The presence of these multiple thread terms is presumably an indexing
bug, related to multiple files with the same message-id.

The files here are synthesized from a reproducer for the problems in
id:1523007700.l8xm6nm6af.naveen at linux.ibm.com. It isn't quite clear
this is the same issue (the symptoms using notmuch-search are a bit
different).
---
 test/.gitignore                         |  1 +
 test/Makefile.local                     |  7 ++++++-
 test/T720-database-schema.sh            | 17 +++++++++++++++++
 test/corpora/threading/mutant-ref/file1 |  9 +++++++++
 test/corpora/threading/mutant-ref/file2 |  9 +++++++++
 test/corpora/threading/mutant-ref/file3 |  9 +++++++++
 test/corpora/threading/mutant-ref/file4 |  7 +++++++
 test/corpora/threading/mutant-ref/file5 |  7 +++++++
 test/term-report.cc                     | 22 ++++++++++++++++++++++
 9 files changed, 87 insertions(+), 1 deletion(-)
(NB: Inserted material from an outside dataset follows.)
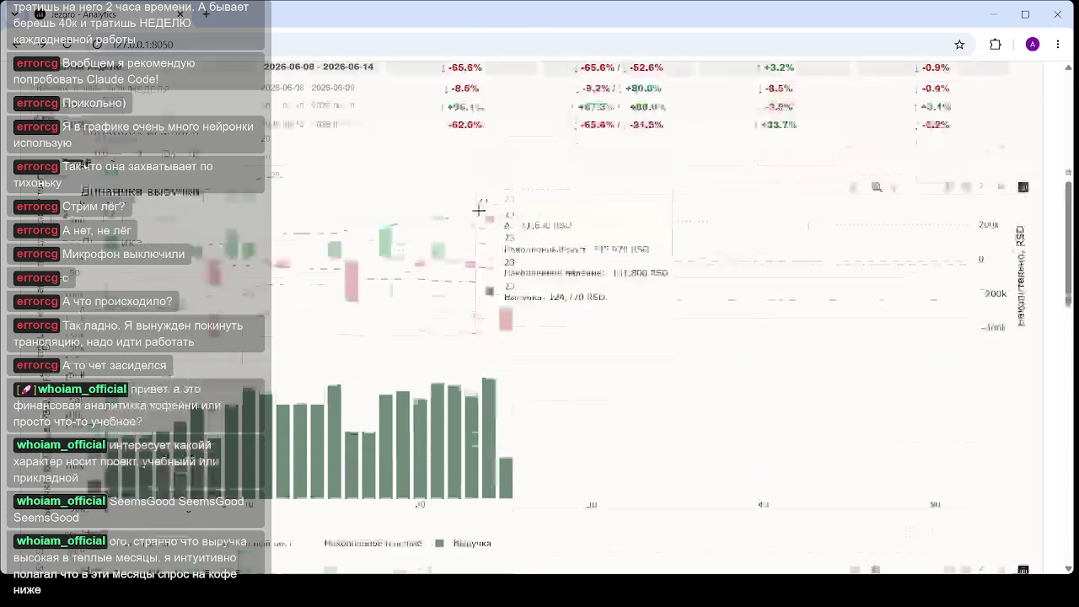
scroll(442, 295, "down", 3)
 create mode 100755 test/T720-database-schema.sh
 create mode 100644 test/corpora/threading/mutant-ref/file1
 create mode 100644 test/corpora/threading/mutant-ref/file2
 create mode 100644 test/corpora/threading/mutant-ref/file3
 create mode 100644 test/corpora/threading/mutant-ref/file4
 create mode 100644 test/corpora/threading/mutant-ref/file5
 create mode 100644 test/term-report.cc

diff --git a/test/.gitignore b/test/.gitignore
index 73fe7e24..71bbd7ed 100644
--- a/test/.gitignore
+++ b/test/.gitignore
@@ -8,4 +8,5 @@
 /make-db-version
 /test-results
 /ghost-report
+/term-report
 /tmp.*
diff --git a/test/Makefile.local b/test/Makefile.local
index 1cf09778..c39feace 100644
--- a/test/Makefile.local
+++ b/test/Makefile.local
@@ -44,6 +44,9 @@ $(dir)/make-db-version: $(dir)/make-db-version.o
 $(dir)/ghost-report: $(dir)/ghost-report.o
 	$(call quiet,CXX) $^ -o $@ $(LDFLAGS) $(XAPIAN_LDFLAGS)
 
+$(dir)/term-report: $(dir)/term-report.o
+	$(call quiet,CXX) $^ -o $@ $(LDFLAGS) $(XAPIAN_LDFLAGS)
+
 .PHONY: test check
 
 test_main_srcs=$(dir)/arg-test.c \
@@ -54,7 +57,9 @@ test_main_srcs=$(dir)/arg-test.c \
 	      $(dir)/symbol-test.cc \
 	      $(dir)/make-db-version.cc \
 	      $(dir)/ghost-report.cc \
-	      $(dir)/message-id-parse.c
+	      $(dir)/message-id-parse.c \
+	      $(dir)/term-report.cc
+
 
 test_srcs=$(test_main_srcs) $(dir)/database-test.c
 
diff --git a/test/T720-database-schema.sh b/test/T720-database-schema.sh
new file mode 100755
index 00000000..ddcd5cd1
--- /dev/null
+++ b/test/T720-database-schema.sh
@@ -0,0 +1,17 @@
+
+#!/usr/bin/env bash
+test_description="database schema in lib/database.cc"
+
+. $(dirname "$0")/test-lib.sh || exit 1
+
+add_email_corpus threading
+
+test_begin_subtest "every document has at most one thread term"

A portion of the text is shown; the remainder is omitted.